(Page-level text extractions)
----------------------------------------
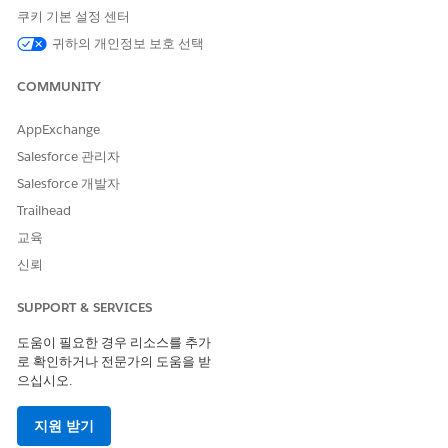
에이전트가 잠재 고객을 생성할 Salesforce에서 계정 페이지를
쿠키 기본 설정 센터
엽니다.
귀하의 개인정보 보호 선택
드롭다운에서
계정에서 잠재 고객 생성
을 선택합니다.
COMMUNITY
AppExchange
Salesforce 관리자
Salesforce 개발자
Trailhead
교육
신뢰
SUPPORT & SERVICES
도움이 필요한 경우 리소스를 추가
로 확인하거나 전문가의 도움을 받
으십시오.
지원 받기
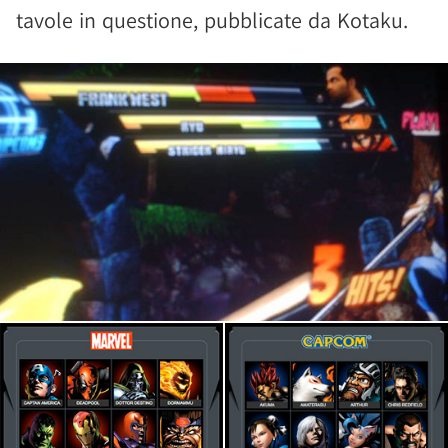
tavole in questione, pubblicate da Kotaku.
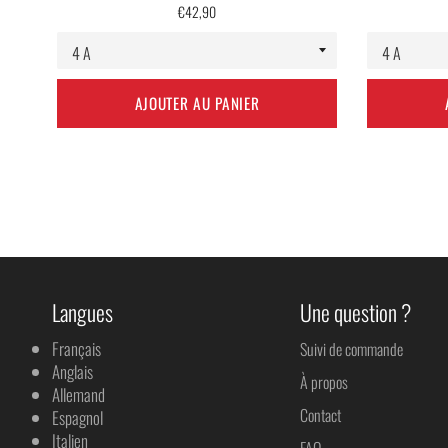
Prix
€42,90
régulier
AJOUTER AU PANIER
Langues
Une question ?
Français
Suivi de commande
Anglais
À propos
Allemand
Contact
Espagnol
Italien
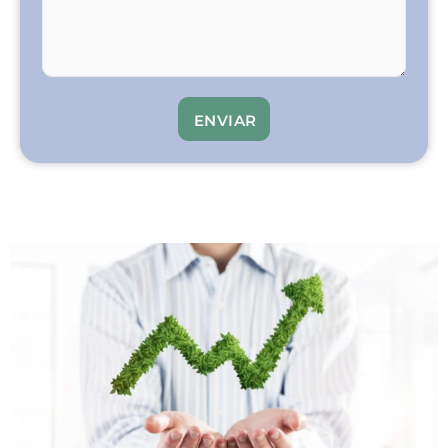
ENVIAR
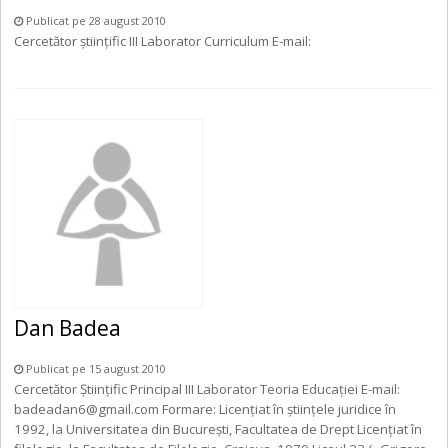
Publicat pe 28 august 2010
Cercetător ştiinţific III Laborator Curriculum E-mail:
Dan Badea
Publicat pe 15 august 2010
Cercetător Științific Principal III Laborator Teoria Educației E-mail:
badeadan6@gmail.com Formare: Licenţiat în ştiinţele juridice în
1992, la Universitatea din Bucureşti, Facultatea de Drept Licențiat în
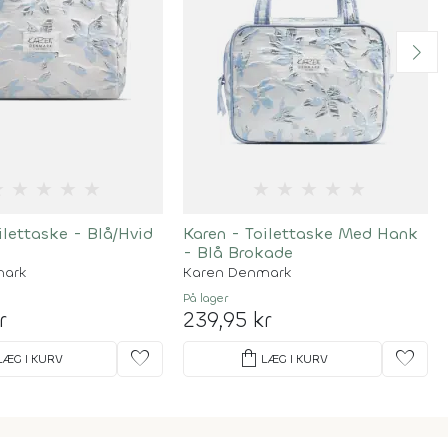
★
★
★
★
★
★
★
★
★
★
ilettaske - Blå/Hvid
Karen - Toilettaske Med Hank
- Blå Brokade
mark
Karen Denmark
På lager
r
239,95 kr
favorite
shopping_bag
favorite
LÆG I KURV
LÆG I KURV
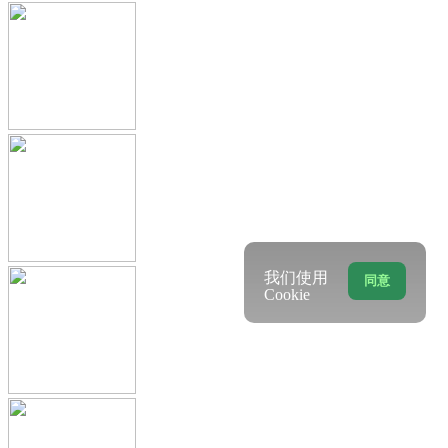
我们使用
同意
Cookie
----------------------------------------
WHAT NEEDS TO BE DONE
After identifying the lines above that contain "Laborator", copy each one.

WORKED SOLUTION
Cercetător ştiinţific III Laborator Curriculum E-mail:
Cercetător Științific Principal III Laborator Teoria Educației E-mail:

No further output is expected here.